Against the backdrop of an unnecessary trillion-dollar war in Iraq, it is instructive to recall how Carter avoided a similar morass when he negotiated the Panama Canal treaties, for which he was excoriated by Ronald Reagan's Republicans. When he left office, he was able to say with Thomas Jefferson "[D]uring the period of my administration not a drop of the blood of a single citizen was shed by the sword of war."
...
Well, Clarence Thomas likes Hoover, Coolidge & Harding. He's not gunning for RNC Chairman, but at least some R's appreciate non-Reagan 20th century presidents.
And don't forget Teddy Roosevelt, even if most modern R's do.
I couldn't be bothered to read Ezra's article since you couldn't be bothered to link to it(*). But what a bunch of bullshit it is, and your agreement with it is.
I don't like Reagan and didn't vote for him, but as an alternative to it having to be racism, perhaps just the fact that Reagan was alive during these politicians coming up probably has a lot more to do with it than a claim of racism.
Outrageous claims demand outrageous evidence. You have not provided any evidence except a claim to the truthiness of how evil Republicans must be.
(*) I probably would not have bothered to read it anyway, but I'm going to hide behind your lapse.... :)
And the way the Obamabots excoriated Bill Clinton as the Devil, I wouldn't be so quick to wonder about why Republican's consider all but Ronnie damaged goods.
My thought is that the modern Republican party is dominated by extremists. Reagan was the only far right president that hasn't been a disaster...
Before Reagan, the John Birch society was the lunatic fringe of the Republican party. After Reagan, it IS the Republican party.
I'd put it down to standard traits of authoritarian personalities -- rigidity, oversimplification, doctrinal purity -- and the resulting hero-worship.
They NEED a single, defining "pole" of purity and perfection. Reagan is simply that pole in the political arena. And the nature and simplicity of perfection means there can be only one.
There is only one white, there is only one God, there is only one True Faith. To have more than one would invite comparison and result in confusion. Their minds simply couldn't handle it.
And BTW, I think it's time we stopped paying attention to what Republicans say they think. First, they're probably lying, and second, if they're not, their points of view probably are so pathological and/or ill-considered that they're not worth worrying about.
"...the fact that Reagan was alive during these politicians coming up probably has a lot more to do with it than a claim of racism."
Of course it does. I'm a long-time reader of Ezra's (since Pandagon) & I'm inclined to think his closing comment was entirely tongue-in-cheek.
What freaks me out is the group-think dynamic on display when it comes to Reagan worship. It's high time to stop using "The Cult of Reaganism" in the ironic sense & start using it as a literal description.
Actually PTate, I know a member (of John Birch), they are hardcore libertarian, kinda like RonPaul squared. And like Ron Paul, there are many issues where they are seriously in disagreement with the Republican party (such as torture, and our activist foreign policy). They are still nuts IMO, but they are far from the Republican (or rightwing) mainstream.

WORK REQUIRED
Can you resume the comment thread above about Republicans and Reagan, carrying it on after its final comment?

PROVIDED INFORMATION
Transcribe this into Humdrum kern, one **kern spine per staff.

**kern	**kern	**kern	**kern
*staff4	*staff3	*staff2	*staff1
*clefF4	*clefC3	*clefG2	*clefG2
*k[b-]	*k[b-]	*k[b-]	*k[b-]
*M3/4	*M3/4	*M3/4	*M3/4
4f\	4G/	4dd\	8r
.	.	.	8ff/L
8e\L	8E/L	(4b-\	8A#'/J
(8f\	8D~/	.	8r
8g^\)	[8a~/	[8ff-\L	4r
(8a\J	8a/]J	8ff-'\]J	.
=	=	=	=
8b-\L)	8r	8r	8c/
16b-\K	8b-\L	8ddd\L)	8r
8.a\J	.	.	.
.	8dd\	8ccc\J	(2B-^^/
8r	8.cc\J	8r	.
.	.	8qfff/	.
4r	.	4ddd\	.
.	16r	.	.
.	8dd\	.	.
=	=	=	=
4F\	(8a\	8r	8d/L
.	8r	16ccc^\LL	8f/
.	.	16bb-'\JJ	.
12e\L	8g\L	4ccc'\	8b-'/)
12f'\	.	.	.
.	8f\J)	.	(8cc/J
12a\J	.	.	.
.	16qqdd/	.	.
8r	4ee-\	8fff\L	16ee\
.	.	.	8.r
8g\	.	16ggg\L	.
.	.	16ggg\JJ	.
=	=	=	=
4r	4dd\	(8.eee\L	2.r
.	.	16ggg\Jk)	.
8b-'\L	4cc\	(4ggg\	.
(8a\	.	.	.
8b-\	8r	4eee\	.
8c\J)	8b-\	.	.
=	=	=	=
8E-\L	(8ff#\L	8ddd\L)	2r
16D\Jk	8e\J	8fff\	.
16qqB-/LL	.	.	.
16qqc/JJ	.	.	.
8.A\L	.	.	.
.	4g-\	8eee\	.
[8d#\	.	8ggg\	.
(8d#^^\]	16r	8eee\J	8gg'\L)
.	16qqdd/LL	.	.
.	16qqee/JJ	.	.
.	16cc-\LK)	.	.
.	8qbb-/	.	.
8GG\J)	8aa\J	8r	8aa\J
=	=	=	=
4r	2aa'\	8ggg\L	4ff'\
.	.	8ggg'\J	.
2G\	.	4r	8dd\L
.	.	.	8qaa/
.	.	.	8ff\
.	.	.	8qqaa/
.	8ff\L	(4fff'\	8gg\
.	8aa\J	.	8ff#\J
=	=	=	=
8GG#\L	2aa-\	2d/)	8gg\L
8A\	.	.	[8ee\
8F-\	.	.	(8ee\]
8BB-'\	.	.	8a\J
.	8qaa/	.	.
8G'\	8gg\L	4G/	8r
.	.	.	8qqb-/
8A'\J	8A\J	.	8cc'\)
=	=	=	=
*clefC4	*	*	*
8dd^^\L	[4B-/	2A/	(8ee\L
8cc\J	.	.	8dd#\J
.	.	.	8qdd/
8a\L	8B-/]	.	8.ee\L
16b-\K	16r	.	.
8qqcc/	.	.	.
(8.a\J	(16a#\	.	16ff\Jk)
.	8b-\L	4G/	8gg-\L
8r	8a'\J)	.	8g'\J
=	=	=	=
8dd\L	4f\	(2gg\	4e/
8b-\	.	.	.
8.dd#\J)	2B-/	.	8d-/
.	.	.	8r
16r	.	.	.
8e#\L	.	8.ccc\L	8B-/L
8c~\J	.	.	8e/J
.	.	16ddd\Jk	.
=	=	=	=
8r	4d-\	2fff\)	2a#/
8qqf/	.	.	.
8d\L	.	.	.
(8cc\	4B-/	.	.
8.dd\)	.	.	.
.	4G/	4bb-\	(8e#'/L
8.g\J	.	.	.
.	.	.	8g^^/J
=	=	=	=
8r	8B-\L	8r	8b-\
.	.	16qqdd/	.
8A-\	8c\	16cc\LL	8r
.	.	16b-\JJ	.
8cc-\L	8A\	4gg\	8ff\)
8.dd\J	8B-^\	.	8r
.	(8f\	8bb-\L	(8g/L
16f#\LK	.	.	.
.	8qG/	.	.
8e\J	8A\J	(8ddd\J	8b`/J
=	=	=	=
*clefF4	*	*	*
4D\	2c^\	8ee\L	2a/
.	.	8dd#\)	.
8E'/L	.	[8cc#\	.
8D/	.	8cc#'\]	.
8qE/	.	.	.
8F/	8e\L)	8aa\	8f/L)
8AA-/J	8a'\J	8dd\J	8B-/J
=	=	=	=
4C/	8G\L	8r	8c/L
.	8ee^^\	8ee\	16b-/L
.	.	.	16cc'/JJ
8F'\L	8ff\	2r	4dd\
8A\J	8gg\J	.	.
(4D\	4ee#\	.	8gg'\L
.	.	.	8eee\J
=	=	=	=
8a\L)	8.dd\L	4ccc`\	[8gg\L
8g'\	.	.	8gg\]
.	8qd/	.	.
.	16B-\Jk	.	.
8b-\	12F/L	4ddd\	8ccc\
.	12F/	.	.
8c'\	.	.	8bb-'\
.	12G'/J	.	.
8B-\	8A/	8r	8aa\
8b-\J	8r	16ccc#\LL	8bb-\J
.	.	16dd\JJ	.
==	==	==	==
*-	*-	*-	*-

THE ANSWER
And, Bush senior, didn't he invent the New World Order, that conservatives as so very paranoid about!
PTate in MN: Before Reagan, the John Birch society was the lunatic fringe of the Republican party. After Reagan, it IS the Republican party.
Don't be so fast to smear the Birchers. The John Birch Society had a poll, and the majority wanted Bush impeached for pissing on the Bill of Rights. Maybe those folks aren't so bad after all.
Dems of the past century produce mixed sentiments (especially Wilson and LBJ) but virtually every one of them is at least a plausible candidate for "favorite Democrat."I doubt you would get many votes for Jimmy Carter as "favorite Democratic president." But even Carter was better than nearly all of the 20th Century Republicans, Reagan included.
A problem confronting Republicans is that they have no actual accomplishments, at least none I can think of since the Interstate Highway System. Reagan had essentially nothing to do with ending the cold war, but that's their story, and they're sticking to it, since it's all they have. So Reagan the Commie-Killer is their hero story, the only thing they have to be proud of.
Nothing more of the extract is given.